(Beginning of STORED DATA)

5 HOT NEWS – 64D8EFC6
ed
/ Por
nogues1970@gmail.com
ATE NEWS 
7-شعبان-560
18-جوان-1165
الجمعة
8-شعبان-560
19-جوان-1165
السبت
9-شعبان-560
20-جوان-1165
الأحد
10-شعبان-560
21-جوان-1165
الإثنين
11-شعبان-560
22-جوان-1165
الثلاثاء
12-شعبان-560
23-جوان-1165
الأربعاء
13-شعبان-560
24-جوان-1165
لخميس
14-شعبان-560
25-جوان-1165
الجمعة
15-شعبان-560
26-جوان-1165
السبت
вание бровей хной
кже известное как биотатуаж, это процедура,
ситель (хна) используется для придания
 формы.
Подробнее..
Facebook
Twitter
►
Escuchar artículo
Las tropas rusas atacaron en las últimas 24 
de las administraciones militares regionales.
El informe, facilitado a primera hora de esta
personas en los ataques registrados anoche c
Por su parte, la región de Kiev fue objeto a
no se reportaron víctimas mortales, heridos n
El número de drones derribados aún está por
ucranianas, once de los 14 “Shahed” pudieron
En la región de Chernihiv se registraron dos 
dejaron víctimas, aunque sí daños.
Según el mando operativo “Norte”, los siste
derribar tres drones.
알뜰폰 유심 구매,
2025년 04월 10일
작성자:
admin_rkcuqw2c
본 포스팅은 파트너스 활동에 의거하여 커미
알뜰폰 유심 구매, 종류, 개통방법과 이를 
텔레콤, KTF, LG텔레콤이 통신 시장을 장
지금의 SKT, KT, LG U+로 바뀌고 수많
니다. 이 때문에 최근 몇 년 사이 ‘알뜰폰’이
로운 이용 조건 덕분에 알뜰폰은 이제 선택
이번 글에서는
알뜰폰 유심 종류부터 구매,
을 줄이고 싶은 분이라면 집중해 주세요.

(End of STORED DATA)

EXERCISE OBJECTIVE: Output, please, only the lines running from the start of the entries through the line that contains "Escuchar artículo", including both of those lines.

ANSWER SPACE:
5 HOT NEWS – 64D8EFC6
ed
/ Por
nogues1970@gmail.com
ATE NEWS 
7-شعبان-560
18-جوان-1165
الجمعة
8-شعبان-560
19-جوان-1165
السبت
9-شعبان-560
20-جوان-1165
الأحد
10-شعبان-560
21-جوان-1165
الإثنين
11-شعبان-560
22-جوان-1165
الثلاثاء
12-شعبان-560
23-جوان-1165
الأربعاء
13-شعبان-560
24-جوان-1165
لخميس
14-شعبان-560
25-جوان-1165
الجمعة
15-شعبان-560
26-جوان-1165
السبت
вание бровей хной
кже известное как биотатуаж, это процедура,
ситель (хна) используется для придания
 формы.
Подробнее..
Facebook
Twitter
►
Escuchar artículo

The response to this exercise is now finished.